Having breakfast on the shore of Clear Lake near Houston, we noticed a large collection of floating plants crowded against the bulkhead (retaining wall). Our daughter sees them only after topical storms. On closer inspection, I noticed swellings in the stems and leaf stalks which I assume to be floating devices. Some of the plants appear to have been uprooted. They must have been brought in by the outgoing tide. The next day, they had floated on the incoming tide in the opposite direction toward Clear Creek, probably their place of origin.

The main factor producing tides of Earth's seas is the moon which exerts gravitational attraction on the water closest to the moon. On the opposite side of Earth, the moon's attraction is weaker, and inertia tends to throw the seas out from Earth. Thus, the seas bulge outward on the sides closest and farthest from the moon. Between bulges, the sea is depressed.

While Earth's oceanic bulges and depressions depend on the moon's position, Earth is spinning around its own axis (within the sea's bulges and depressions), so any one location on Earth's seas experiences two high tides and two low tides with each rotation.

Since the moon revolves around Earth while Earth rotates about its own axis, the moon requires 24 hours and 50 minutes to return to the same position in the sky. So there are roughly two high tides and two low tides each day.

On the second day, two older men were walking along the lake shore, stopping periodically to perform some procedure, then moving on to repeat the procedure. I knew that there must be something I could learn from them.
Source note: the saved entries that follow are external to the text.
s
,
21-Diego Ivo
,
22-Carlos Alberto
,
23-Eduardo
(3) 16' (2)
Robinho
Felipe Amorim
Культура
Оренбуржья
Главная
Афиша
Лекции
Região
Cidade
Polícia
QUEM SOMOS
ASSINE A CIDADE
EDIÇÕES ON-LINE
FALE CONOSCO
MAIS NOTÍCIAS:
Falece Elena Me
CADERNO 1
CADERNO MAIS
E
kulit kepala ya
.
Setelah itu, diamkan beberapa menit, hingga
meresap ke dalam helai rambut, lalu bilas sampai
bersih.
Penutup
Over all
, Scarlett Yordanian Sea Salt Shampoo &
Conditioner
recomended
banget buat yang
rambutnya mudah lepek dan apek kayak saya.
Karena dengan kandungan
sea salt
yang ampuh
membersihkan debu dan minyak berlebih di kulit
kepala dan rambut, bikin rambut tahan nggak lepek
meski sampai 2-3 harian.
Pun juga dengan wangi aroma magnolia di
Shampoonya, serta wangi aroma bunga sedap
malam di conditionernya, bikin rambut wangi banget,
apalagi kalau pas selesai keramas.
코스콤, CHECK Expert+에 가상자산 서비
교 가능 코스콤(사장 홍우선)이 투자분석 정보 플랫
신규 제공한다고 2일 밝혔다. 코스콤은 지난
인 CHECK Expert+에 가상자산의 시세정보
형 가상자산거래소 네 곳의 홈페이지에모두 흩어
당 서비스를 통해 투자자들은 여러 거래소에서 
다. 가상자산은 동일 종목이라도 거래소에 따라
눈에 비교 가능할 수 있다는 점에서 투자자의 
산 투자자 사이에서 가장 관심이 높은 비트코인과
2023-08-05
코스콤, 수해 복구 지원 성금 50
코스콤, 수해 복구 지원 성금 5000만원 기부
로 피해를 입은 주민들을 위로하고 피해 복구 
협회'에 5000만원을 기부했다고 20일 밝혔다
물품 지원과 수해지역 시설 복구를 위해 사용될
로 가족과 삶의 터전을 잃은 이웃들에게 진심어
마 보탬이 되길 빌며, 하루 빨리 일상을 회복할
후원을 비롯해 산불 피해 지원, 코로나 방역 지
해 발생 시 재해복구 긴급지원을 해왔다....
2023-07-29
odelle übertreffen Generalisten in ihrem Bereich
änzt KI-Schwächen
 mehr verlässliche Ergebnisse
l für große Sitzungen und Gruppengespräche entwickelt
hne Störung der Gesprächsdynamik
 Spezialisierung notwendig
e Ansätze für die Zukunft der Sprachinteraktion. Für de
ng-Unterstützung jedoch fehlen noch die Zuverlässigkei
One was Roy Rash, an electronic technician; the other was Bob Bell, a metallurgist. They explained that leaks were developing in the bulkhead designed to keep the shore from eroding into the lake. The aluminum piling was corroding, the dissolving metal allowing the soil to wash out to the lake. With their voltmeter, they were measuring the electric potential between the aluminum, the lake water, and the soil. They will probably recommend burying rods of a more active metal that would be a substitute target of corrosion and save the aluminum.

And what is the plant the tide had brought into the lake shore, I asked. That, they informed me, is the water hyacinth. I had read of this invasive aquatic plant but had never seen it. The recent heavy rains apparently uprooted the plants and washed them down Clear Creek on into Clear Lake. Then the rising tide reversed their direction back toward Clear Creek.

The water hyacinth, native to Central and South America, was brought to the United States in the 1880s for an exhibition in New Orleans. A woman took one of the handsome blue-flowered plants to her backyard in Florida, and within 10 years, the species had become a public nuisance. It not only crowded out native aquatic plants; it also blocked boating traffic in ponds, canals, and rivers. Without its natural enemies, it thrived in Florida's nutrient-rich waters, doubling its population every two weeks, and spreading quickly to other southeastern states.

A variety of control methods were tried: mechanical choppers, deadly sodium arsenate, the herbicide 2, 4-D, the endangered herbivorous Florida manatee (sea cow), a large herbivorous fish imported from the Soviet Union, and an herbivorous water snail imported from Puerto Rico. A more promising natural predator of the hyacinth is a species of weevil imported from Argentina which feeds only on hyacinth.

Research by the National Aeronautic and Space Administration suggests several practical uses of the water hyacinth: absorbing toxic substances from sewage treatment lagoons, conversion to a fuel similar to natural gas through fermentation, providing a protein and mineral supplement for cattle, and fertilizing and conditioning the soil.

Just think, without tides, I may never have seen a water hyacinth.